What would you say to critics who claim that vintage clothing is itself just a fad?
Vintage clothing spans from the 1920s to the early 1990s. Some limited runs of designer clothing are even considered vintage from the early 2000s (Thierry Mugler, for example). Because it encapsulates so many diverse trends under one banner, there are always elements of vintage that are making their way down the catwalks.
Fashion is a cycle, and so everything that is on trend at the moment is merely an iteration of something that has come before it.
How has pop culture influenced vintage clothing in recent years?
Celebrities like Alexa Chung and Fearne Cotton have popularised the idea of vintage style and wearing vintage for day-to-day outfits. Their effortless mixing and matching made people realise how accessible and easy to wear vintage can be.
Fashion influencers such as Tavi Gevinson and Susi Bubble who were amongst the first online bloggers perpetuated the importance of individualism and creativity in clothing that lends itself to altering and recontextualising vintage for today’s wear!
What role do sustainability and ethics play within the vintage fashion world?
Vintage is, at its core, sustainable. This doesn’t mean that it’s exempt from the same problems as the rest of the fashion world. Textile waste is still an issue, particularly with items that are badly damaged.
We wanted to examine how we could stop these stunning garments from going to waste when they were no longer wearable, which spawned our Upcycled collections.
One of the biggest ethical dilemmas we face is vintage fur: does selling it advocate for and promote the use of real fur? In my opinion, no. Vintage fur was used at a time when synthetic alternatives were not available. I don’t support today’s fashion companies using fur but I don’t feel that reappropriating vintage fur items is a bad thing – after all, these would be sent to the landfill if we aren’t going to wear them.
What are your top vintage fashion trend predictions for 2018?
2018 is going to be a fun year for fashion. Doom and gloom in politics often results in novelty and vibrancy in the fashion world – and this seems set to continue.
1980s velvet will be around for the second half of the year, in rich jewel-toned colours.
1950s-1960s floral prints that are delicate and colourful will make an appearance during the warmer months and be paired with corduroy and autumnal denim separates.
Statement belts – which were everywhere in the late 1980s and early 1990s – are also set for a comeback – big, metallic buckles over a classical day dress will be a great way to blend two eras
Are there vintage gems worth investing in?
So many! Certain designers will hold their value almost indefinitely: Chanel, Hermes, Pucci, Leonard Paris.
In terms of specific garments, I think everyone should have an elegant vintage coat (they were made to last, and made to be extremely warm so they’re both practical and pretty).

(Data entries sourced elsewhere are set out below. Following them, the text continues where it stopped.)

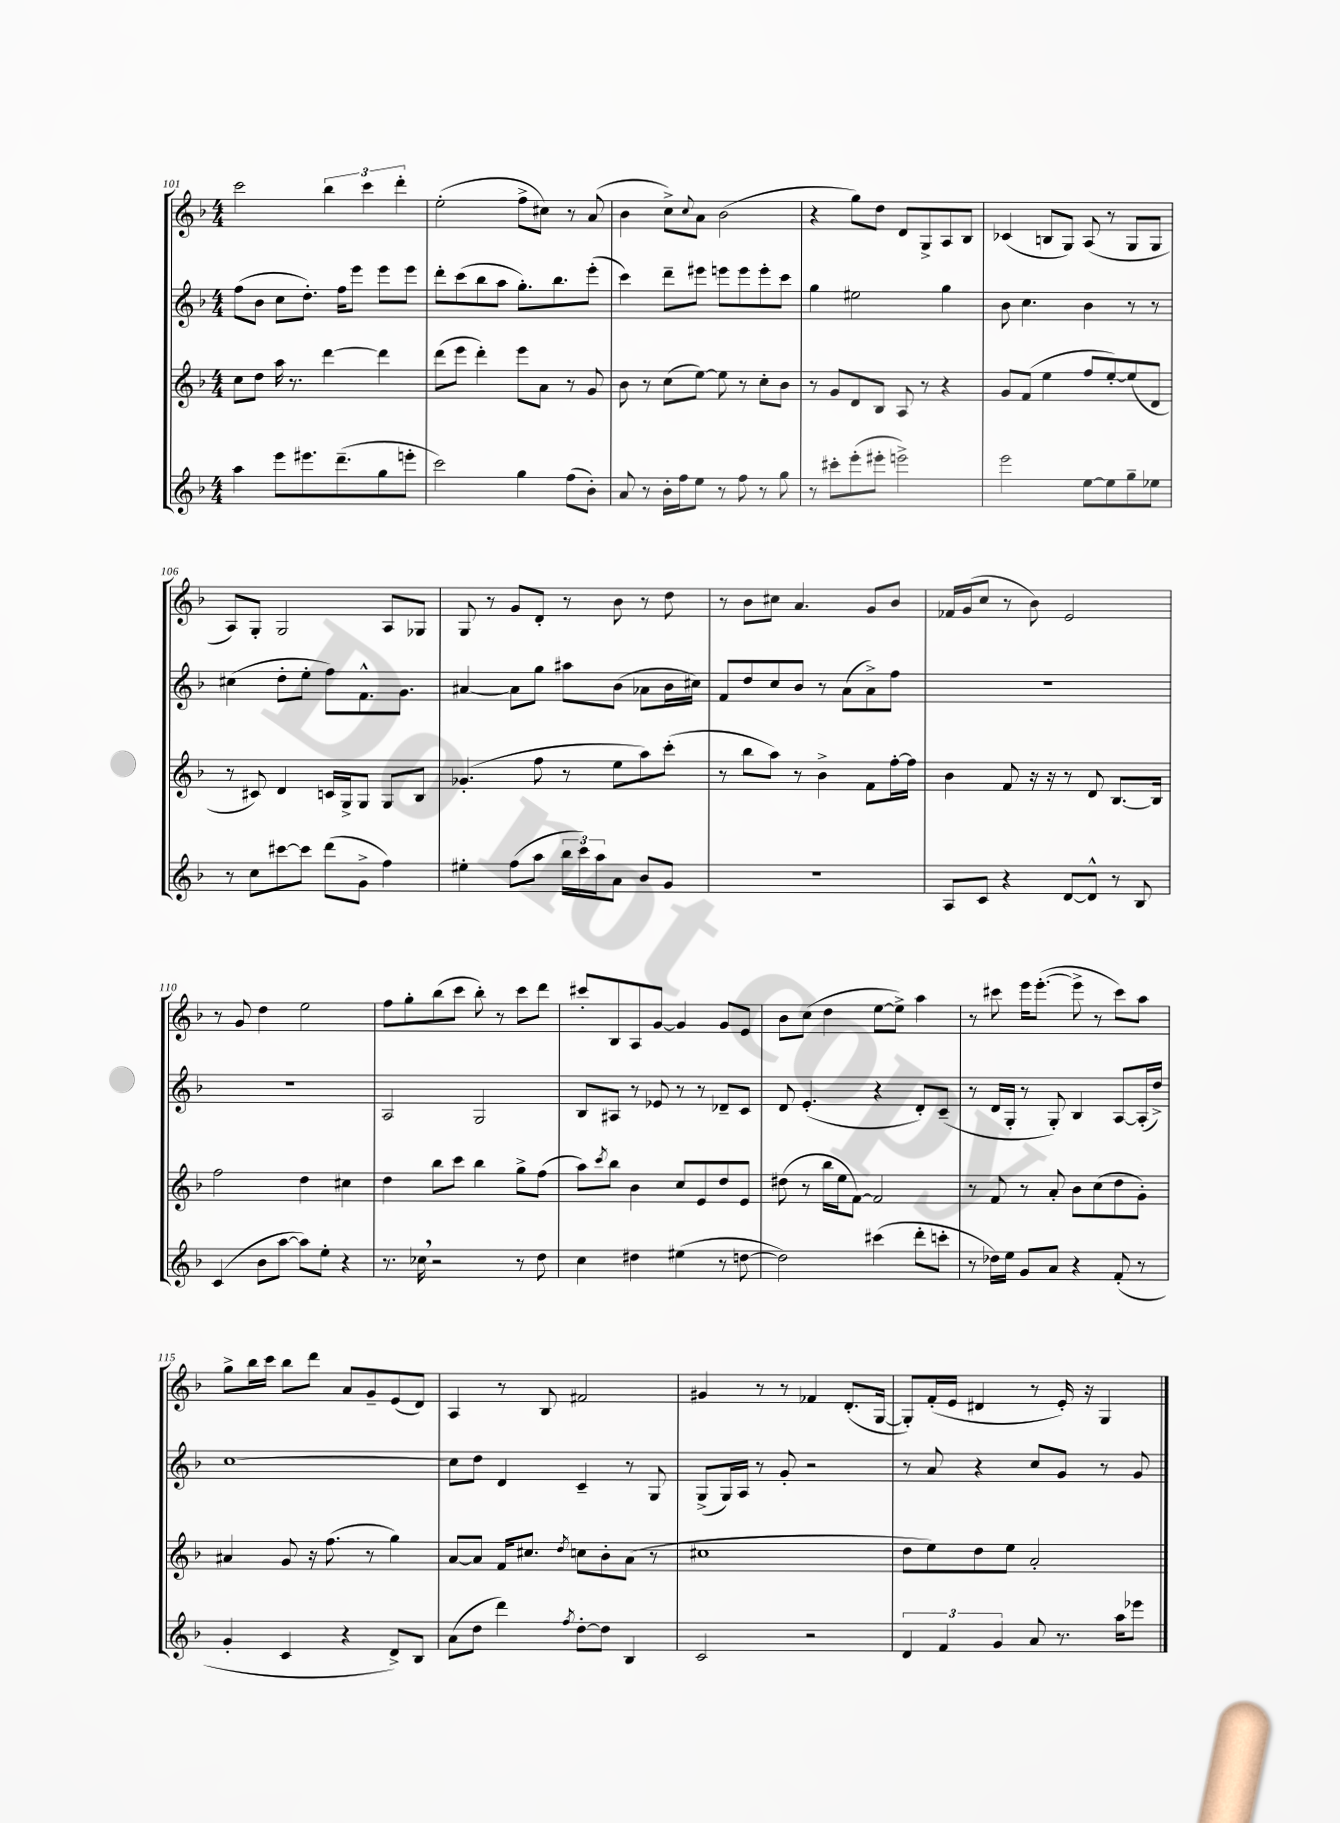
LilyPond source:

<<
\new StaffGroup <<
\new Staff = "s0" {
    \clef treble \key f \major \numericTimeSignature \time 4/4
    c'''2 \tuplet 3/2 { bes''4 c'''4 d'''4-. } |
    e''2-.( f''8-> cis''8) r8 a'8( |
    bes'4 c''8->) \appoggiatura { c''8 } a'8 bes'2( |
    r4 g''8) d''8 d'8 g8-> a8 bes8 |
    ces'4( b8 g8) a8( r8 g8 g8 |
    a8) g8-. g2 a8 ges8 |
    g8 r8 g'8 d'8-. r8 bes'8 r8 d''8 |
    r8 bes'8 cis''8 a'4. g'8 bes'8 |
    fes'16 g'16( c''8 r8 bes'8) e'2 |
    r8 g'8 d''4 e''2 |
    f''8 g''8-. bes''8( c'''8 bes''8-.) r8 c'''8 d'''8 |
    cis'''8-. bes8 a8 g'8~ g'4 g'8 e'8 |
    bes'8 c''8( d''4 e''8~ e''8->) a''4 |
    r8 cis'''8 e'''16 e'''8.~-.( e'''8-> r8 cis'''8) a''8 |
    g''8-> bes''16 c'''16 bes''8 d'''8 a'8 g'8-- e'8( d'8) |
    a4 r8 bes8 fis'2 |
    gis'4 r8 r8 fes'4 d'8.-.( g16~ |
    g8-.) f'16-.( e'16 dis'4 r8 e'16-.) r16 g4 \bar "|." |
}
\new Staff = "s1" {
    \clef treble \key f \major \numericTimeSignature \time 4/4
    f''8( bes'8 c''8 d''8.-.) f''16 e'''8 e'''8 e'''8 |
    d'''8-. c'''8( bes''8 a''8 g''8.-.) bes''8. e'''8-.( |
    c'''4) d'''8-- eis'''8 e'''8 e'''8 e'''8-. c'''8 |
    g''4 eis''2 g''4 |
    bes'8 c''4. bes'4 r8 r8 |
    cis''4( d''8-. e''8-. f''8) f'8.-^ g'8. |
    ais'4~ ais'8 g''8 ais''8 bes'8( aes'8 bes'16 cis''16) |
    f'8 d''8 c''8 bes'8 r8 a'8( a'8->) f''8 |
    R1 |
    R1 |
    a2 g2 |
    bes8 ais8 r8 ees'8 r8 r8 des'8-- c'8 |
    d'8 e'4.-.( r4 d'8-.) c'8--( |
    r8 d'16 g16-. r8 g8-.) bes4 a8~ a16-.( d''16->) |
    c''1~ |
    c''8 d''8 d'4 c'4-- r8 g8 |
    g8->( g16) a16 r8 g'8-. r2 |
    r8 a'8 r4 c''8 g'8 r8 g'8 \bar "|." |
}
\new Staff = "s2" {
    \clef treble \key f \major \numericTimeSignature \time 4/4
    c''8 d''8 a''16 r8. d'''4~ d'''4 |
    d'''8( e'''8 d'''4-.) e'''8 a'8 r8 g'8 |
    bes'8 r8 c''8( e''8~) e''8 r8 c''8-. bes'8 |
    r8 g'8 d'8 bes8 a8 r8 r4 |
    g'8 f'8( e''4 f''8 e''8~-.) e''8( d'8 |
    r8 cis'8) d'4 c'16 g16-> g8 g8 bes8 |
    ges'4.-.( f''8 r8 e''8 a''8) c'''8-.( |
    r8 bes''8 a''8) r8 bes'4-> f'8 f''16~-. f''16 |
    bes'4 f'8 r16 r16 r8 d'8 bes8.~ bes16 |
    f''2 d''4 cis''4 |
    d''4 bes''8 c'''8 bes''4 g''8-> f''8( |
    a''8) \acciaccatura { c'''8 } bes''8 bes'4 c''8 e'8 d''8 e'8 |
    dis''8( r8 bes''16 e''16 f'8~) f'2 |
    r8 f'8 r8 a'8-. bes'8 c''8( d''8 g'8-.) |
    ais'4 g'8 r16 f''8.( r8 g''4) |
    a'8~ a'8 f'16 cis''8. \acciaccatura { d''8 } c''8 bes'8-. a'8( r8 |
    cis''1 |
    d''8 e''8) d''8 e''8 a'2-. \bar "|." |
}
\new Staff = "s3" {
    \clef treble \key f \major \numericTimeSignature \time 4/4
    a''4 e'''8 eis'''8. d'''8.--( g''8 e'''8-. |
    c'''2) g''4 f''8( bes'8-.) |
    a'8 r8 bes'16-. f''16 e''8 r8 f''8 r8 g''8 |
    r8 cis'''8-. e'''8-.( eis'''8-. e'''2->) |
    e'''2 e''8~ e''8 g''8-- ees''8 |
    r8 c''8 cis'''8~ cis'''8 d'''8( g'8-> f''4) |
    eis''4-. f''8( a''8 \tuplet 3/2 { bes''16 c'''16) a''16 } a'8 bes'8 g'8 |
    R1 |
    a8 c'8 r4 d'8~ d'8-^ r8 bes8 |
    c'4( bes'8 a''8~ a''8) e''8-. r4 |
    r8. ces''16 \breathe r2 r8 d''8 |
    c''4 dis''4 eis''4( r8 d''8~ |
    d''2) cis'''4( d'''8-. c'''8-. |
    r8 des''16) e''16 g'8 a'8 r4 f'8-.( r8 |
    g'4-. c'4 r4 d'8->) bes8 |
    a'8( d''8 d'''4) \acciaccatura { f''8 } d''8~-. d''8 bes4 |
    c'2 r2 |
    \tuplet 3/2 { d'4 f'4 g'4 } a'8 r8. a''16 ees'''8 \bar "|." |
}
>>
>>
\layout { \context { \Score currentBarNumber = #101 } }
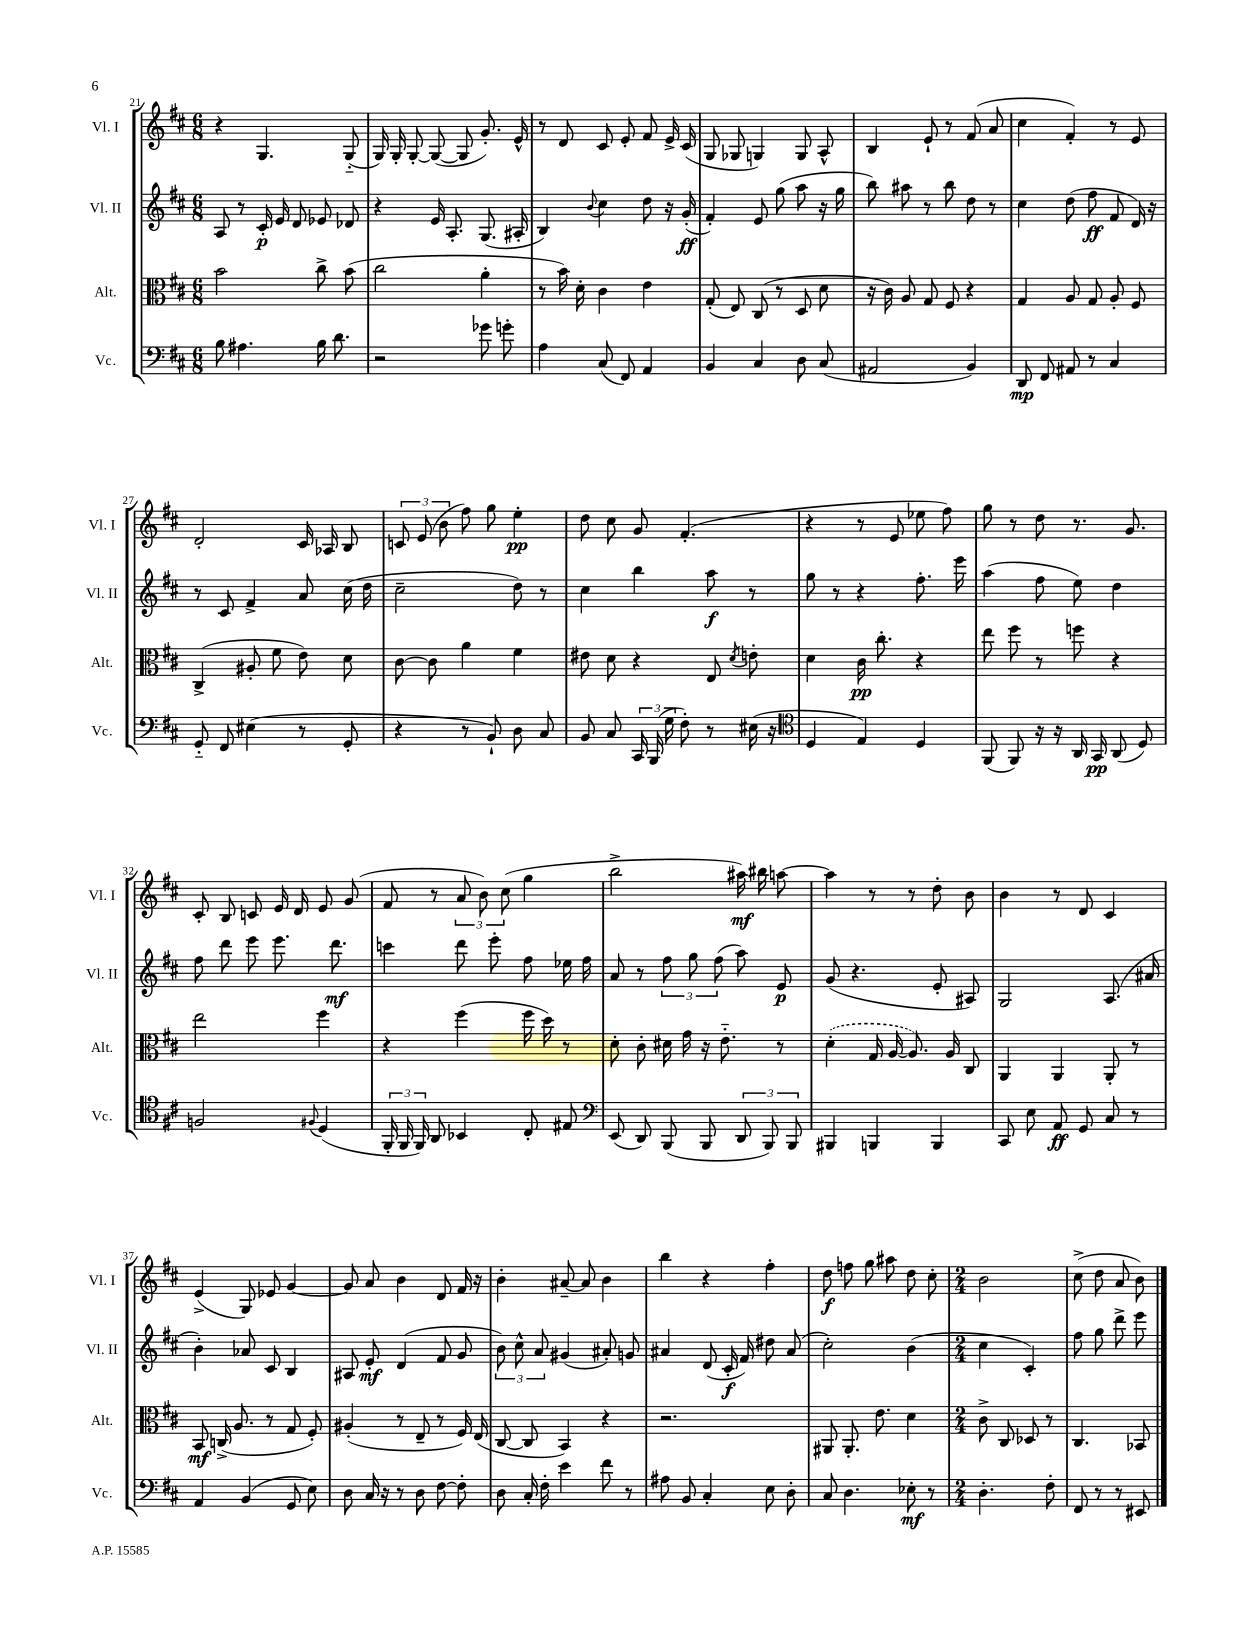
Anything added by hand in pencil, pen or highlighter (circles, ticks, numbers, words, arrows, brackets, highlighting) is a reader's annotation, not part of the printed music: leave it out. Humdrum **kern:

**kern	**kern	**kern	**kern
*staff4	*staff3	*staff2	*staff1
*clefF4	*clefC3	*clefG2	*clefG2
*k[f#c#]	*k[f#c#]	*k[f#c#]	*k[f#c#]
*M6/8	*M6/8	*M6/8	*M6/8
8B	2b	8A	4r
4.A#	.	8r	.
.	.	16c#'	4.G
.	.	16e	.
.	.	8d	.
16B	8cc#^	8e-	.
8.d	.	.	.
.	(8b	8d-	(8G'~
=	=	=	=
2r	2cc#	4r	16G)
.	.	.	16G'
.	.	.	[8G'
.	.	16e	(8G_
.	.	8.A'	.
.	.	.	8G]
8g-	4a'	(8.G	8.g')
8g'	.	.	.
.	.	16A#'	16e^^
=	=	=	=
4A	8r	4B)	8r
.	16b)	.	8d
.	16d'	.	.
.	.	8qqb	.
(8C#	4c#	4cc#	8c#
8FF#)	.	.	8e'
4AA	4e	8dd	8f#
.	.	16r	16e^
.	.	(16g'	(16c#
=	=	=	=
4BB	(8G'	4f#')	8G
.	8E)	.	8G-
4C#	(8C#	8e	4G)
.	8r	(8gg	.
8D	8D	8aa	8G
(8C#	8d	16r	8A^^
.	.	16gg	.
=	=	=	=
2AA#	16r	8bb)	4B
.	16c#)	.	.
.	8A	8aa#	.
.	8G	8r	8e`
.	8F#	8bb	8r
4BB)	4r	8dd	(8f#
.	.	8r	8a
=	=	=	=
8DD	4G	4cc#	4cc#
8FF#	.	.	.
8AA#	8A	(8dd	4f#')
8r	8G	8ff#	.
4C#	8A'	8f#	8r
.	8F#	16d)	8e
.	.	16r	.
=	=	=	=
8GG'~	(4C#^	8r	2d'
8FF#	.	8c#	.
(4E#	8A#'	4f#^	.
.	8f#	.	.
8r	8e)	8a	16c#
.	.	.	16A-
8GG'	8d	(16cc#	8B
.	.	16dd	.
=	=	=	=
4r	[8c#	2cc#~	12c
.	.	.	(12e
.	8c#]	.	.
.	.	.	12b
8r	4a	.	8ff#)
8BB`)	.	.	8gg
8D	4f#	8dd)	4ee'
8C#	.	8r	.
=	=	=	=
8BB	8e#	4cc#	8dd
8C#	8d	.	8cc#
24CC#	4r	4bb	8g
(24BBB	.	.	.
24G	.	.	.
8F#')	.	.	(4.f#'
8r	8E	8aa	.
.	8qd	.	.
(16E#	8e'	8r	.
16r	.	.	.
=	=	=	=
*clefC4	*	*	*
4D	4d	8gg	4r
.	.	8r	.
4E)	16c#	4r	8r
.	8.cc#'	.	.
.	.	.	8e
4D	4r	8.ff#'	8ee-
.	.	.	8ff#)
.	.	16eee	.
=	=	=	=
(8FF#	8ee	(4aa	8gg
8FF#)	8ff#	.	8r
16r	8r	8ff#	8dd
16r	.	.	.
16AA	8ff	8ee)	8.r
16GG	.	.	.
(8AA	4r	4dd	.
.	.	.	8.g
8D)	.	.	.
=	=	=	=
2F	2ee	8ff#	8c#'
.	.	8ddd	8B
.	.	8eee	8c
.	.	8.eee	16e
.	.	.	16d
8qqF#	.	.	.
(4D	4ff#	.	8e
.	.	8.ddd	.
.	.	.	(8g
=	=	=	=
24FF#'	4r	4ccc	8f#
24FF#	.	.	.
24FF#)	.	.	.
8AA	.	.	8r
4BB-	(4ff#	8ddd	12a
.	.	.	12b)
.	.	8eee'	.
.	.	.	(12cc#
8C#'	16ff#	8ff#	4gg
.	16dd)	.	.
8E#	8r	16ee-	.
.	.	16ff#	.
=	=	=	=
*clefF4	*	*	*
(8EE	8d'	8a	2bb^
8DD)	8c#'	8r	.
(8BBB	16d#	12ff#	.
.	16g	.	.
.	.	12gg	.
8BBB	16r	.	.
.	.	(12ff#	.
.	8.e'~	.	.
12DD	.	8aa)	16aa#)
.	.	.	16bb#
12BBB)	.	.	.
.	8r	8e	[8aa
12BBB	.	.	.
=	=	=	=
4BBB#	(4d'	(8g	4aa]
.	.	4.r	.
4BBB	16G	.	8r
.	[16A	.	.
.	8.A])	.	8r
4BBB	.	8e'	8dd'
.	16A	.	.
.	8C#	8A#)	8b
=	=	=	=
8CC#	4AA	2G	4b
8E	.	.	.
8AA	4AA	.	8r
8GG	.	.	8d
8C#	8AA'	(8.A	4c#
8r	8r	.	.
.	.	16a#	.
=	=	=	=
4AA	8BB	4b')	(4e^
.	(16C^	.	.
.	8.A	.	.
(4BB	.	8a-	8G)
.	8r	8c#	8e-
8GG	8G	4B	[4g
8E)	8F#')	.	.
=	=	=	=
8D	(4A#'	8A#	8g]
16C#	.	8e'	8a
16r	.	.	.
8r	8r	(4d	4b
8D	8E~	.	.
[8F#	8r	8f#	8d
8F#']	16F#)	8g	16f#
.	(16E	.	16r
=	=	=	=
8D	[8C#	12b)	4b'
.	.	12cc#^^	.
16C#'	8C#]	.	.
.	.	12a	.
16F#'	.	.	.
4e	4BB)	(4g#	[8a#~
.	.	.	8a#]
8f#	4r	8a#')	4b
8r	.	8g	.
=	=	=	=
8A#	2.r	4a#	4bb
8BB	.	.	.
4C#'	.	(8d	4r
.	.	16c#'	.
.	.	16f#)	.
8E	.	8dd#	4ff#'
8D'	.	(8a#	.
=	=	=	=
8C#	8AA#	2cc#')	8dd
4.D	8.AA#'	.	8ff
.	.	.	8gg
.	8.e	.	.
.	.	.	8aa#
8E-'	4d	(4b	8dd
8r	.	.	8cc#'
=	=	=	=
*M2/4	*M2/4	*M2/4	*M2/4
4.D'	8c#^	4cc#	2b
.	8C#	.	.
.	8D-	4c#')	.
8F#'	8r	.	.
=	=	=	=
8FF#	4.C#	8ff#	(8cc#^
8r	.	8gg	8dd
8r	.	8ddd^	8a
8EE#	8BB-	8eee	8b)
==	==	==	==
*-	*-	*-	*-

A vintage day dress (midi length, with a button-down front) is an item that will take you from work to cocktail do effortlessly.
Finally, having some fun vintage costume jewellery is a great way to update your outfits without breaking the bank. I personally hoard chunky chandelier earrings which I can add to any outfit to make it party-ready!
Your top tips for carrying off a retro inspired look?
- Don’t assume you have to stick to a period. Wearing everything 1950s can look dated – instead, blend vintage with modern to create a look that is entirely new!
- Pair a floaty dress with a puffy jacket and chunky heels for the ultimate street style look.
- Tuck a slogan t-shirt into a sleek vintage pencil skirt – classy meets casual!
- The trend for Chinoiserie and metallic embroidery looks fantastic with simple velvet separates – shop 1980s and 1990s ‘grunge’ style items and pair them with the classically elegant motifs to create something that’s wearable for your everyday.
And your favourite vintage fashion find ever?
I found a Leonard Paris leopard print midi dress at a sale held at Northumbria University – Leonard is a very rare designer to come across and it cost me all of £10!